__Texto do documento__
O primeiro manifesto do MPLA foi publicado em Dezembro de 1956 e, em 4 de Fevereiro de 1961, o movimento iniciou a revolução armada com o assalto às prisões de Luanda.
A tentativa de libertar dirigentes e militantes do movimento foi reprimida brutalmente pelas autoridades. Alguns prisioneiros, como Uanhenga Xitu, António Jacinto, Luandino Vieira e António Cardoso, foram desterrados para o Tarrafal. (cf. ERVEDOSA, 1979, p. 136-137) Uanhenga Xitu permaneceu, de 1962 a 1970, no campo de concentração do Tarrafal (Cabo Verde), onde começou a escrever seus contos. Publicou O meu discurso (1974), “Mestre” Tamoda (1974), Bola com feitiço (1974), Manana (1974), Vozes na sanzala / Kahitu (1976), Maka na sanzala (1979), Os sobreviventes da máquina colonial depõem (1980), Os discursos do Mestre Tamoda (1984), O ministro (1989) e Cultos especiais (1997).
Após a Independência, proclamada, em Luanda, à meia-noite do dia 11 de Novembro de 1975, por Agostinho Neto, Uanhenga Xitu exerceu cargos como: Membro do Conselho da Revolução, Comissário (Governador) da Província de Luanda, Ministro da Saúde de Angola, Embaixador da República Popular de Angola na República Democrática Alemã e na República da Polônia. Actualmente, é Deputado na Assembleia Nacional pela Bancada do MPLA, tendo sido membro do Comitê Central do MPLA até 1998. É membro da União dos Escritores Angolanos (UEA).
Fundada em 10 de Dezembro de 1975, a  União dos Escritores Angolanos tem por objectivos defender a dignidade e especificidade cultural angolana, activar o inventário cultural do país no contexto do renascimento cultural africano, e organizar os escritores para prosseguirem na luta pela conquista de um futuro digno. (cf. ERVEDOSA, 1979, p. 154-155)

__Tarefa A__
Reproduza sem alterações as linhas fornecidas que vão da linha com "Through Electronic Oil Painting 🔷✨" até a linha com "Lover — 3AM [Final", incluindo as duas.
__Tarefa B__
Prossiga o texto sobre o MPLA e Uanhenga Xitu a partir do ponto em que ele termina.

__Dados fornecidos__
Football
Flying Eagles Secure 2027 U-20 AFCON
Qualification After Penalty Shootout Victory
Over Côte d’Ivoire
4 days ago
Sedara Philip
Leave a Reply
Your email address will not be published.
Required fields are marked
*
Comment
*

---

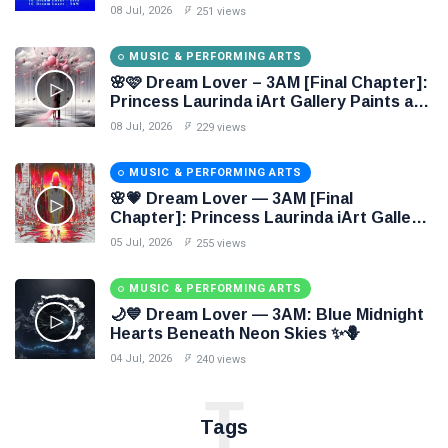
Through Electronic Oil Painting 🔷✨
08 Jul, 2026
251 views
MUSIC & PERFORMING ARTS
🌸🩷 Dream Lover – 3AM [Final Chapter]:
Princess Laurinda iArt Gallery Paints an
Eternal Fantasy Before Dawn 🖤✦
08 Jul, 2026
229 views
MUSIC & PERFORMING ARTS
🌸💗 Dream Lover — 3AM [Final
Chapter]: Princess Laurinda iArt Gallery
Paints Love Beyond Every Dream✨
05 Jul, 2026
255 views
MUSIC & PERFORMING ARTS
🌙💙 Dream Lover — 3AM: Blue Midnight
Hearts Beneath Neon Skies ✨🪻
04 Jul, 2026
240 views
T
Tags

__Resposta A__
Through Electronic Oil Painting 🔷✨
08 Jul, 2026
251 views
MUSIC & PERFORMING ARTS
🌸🩷 Dream Lover – 3AM [Final Chapter]:
Princess Laurinda iArt Gallery Paints an
Eternal Fantasy Before Dawn 🖤✦
08 Jul, 2026
229 views
MUSIC & PERFORMING ARTS
🌸💗 Dream Lover — 3AM [Final

__Resposta B__
Ainda que Uanhenga Xitu tenha nascido literariamente na década de 1970, o crítico literário angolano Luis Kandjimbo não hesita em enquadrá-lo na geração de 1948, marcada  pelo movimento intelectual “Vamos Descobrir Angola!”, que pretendia uma “reacção à tentativa assimilatória que vinha despersonalizando o negro sem o integrar de fato em um novo contexto de valores.” (MOURÃO, 1978, p. 33) Uanhenga Xitu tornou-se célebre por “Mestre” Tamoda, publicado pela primeira vez na Colecção Capricórnio, iniciada em 1973, no Lobito, pelo editor Orlando  de Albuquerque. Nesse conto, o escritor situa-se entre duas culturas bem conhecidas por ele: a tradicional (do colonizado) e a moderna (do colonizador), e os traços de ambas poderão ser notados no diálogo entre a sanzala e a cidade.
A abordagem rural da escrita de Uanhenga Xitu hoje, 39 anos depois da nossa independência, de liberdades constitucionalmente asseguradas ao cidadão logo à nascença, pode parecer aos olhos de leitores desavisados algo normal e pouco importante. Ela pode ser melhor compreendida se dissermos que Uanhenga Xitu pertence a uma geração de angolanos que foi submetida aos rigores do processo de assimilação cultural, pelo regime colonial. Esse processo visava, em última instância, que o autóctone negasse a sua própria cultura, a sua história, e adoptasse a cultura do colonizador.
É nesse contexto que se deve valorizar o feito de Uanhenga Xitu: constitui um acto de resistência, ou melhor, de libertação. (Lembre-se que tanto “Mestre Tamoda” como “Kahitu” foram escritos durante os anos em que o autor esteve preso, por actividades nacionalistas, no centro prisional do Tarrafal, na ilha de Santiago, em Cabo Verde).
Agostinho André Mendes de Carvalho, o homem, o político e também o escritor, já foram alvos de homenagens públicas, merecidas. É sempre bom quando um ente humano é testemunha das homenagens públicas e cerimoniais que lhe são prestadas. Mas o maior tributo que se pode prestar a um escritor é a reedição e a difusão dos seus livros. Aos 84 anos de idade, Agostinho Mendes de Carvalho, a encarnação de Uanhenga Xitu, é um político angolano de referência.

Os Livros
Eminente contador de ‘estórias’ populares, a narrativa de Uanhenga Xitu, estava cheio  do rigor literário, pois a preocupação primária do autor é estabelecer uma ligação semiótica com o seu povo, que o estimula a escrever. A sua vivência na senzala transformou-o num homem solidário e interessado com as necessidades humanas. Numa entrevista, Uanhenga Xitu afirmou que "o que me preocupa é a situação social do povo". Em 2006 recebe a distinção do Prêmio de Cultura e Artes na categoria de literatura pela qualidade do conjunto da sua obra literária, causando-lhe uma enorme surpresa. Sendo assim, o homenageado e culto escritor angolano entrou na lista dos melhores autores da história literária Angolana.
Alguns títulos da obra de Uanhenga Xitu :
- O Meu Discurso
- "Mestre" Tamoda
- Bola com Feitiço
- Manana
- Vozes na Sanzala (Kahitu)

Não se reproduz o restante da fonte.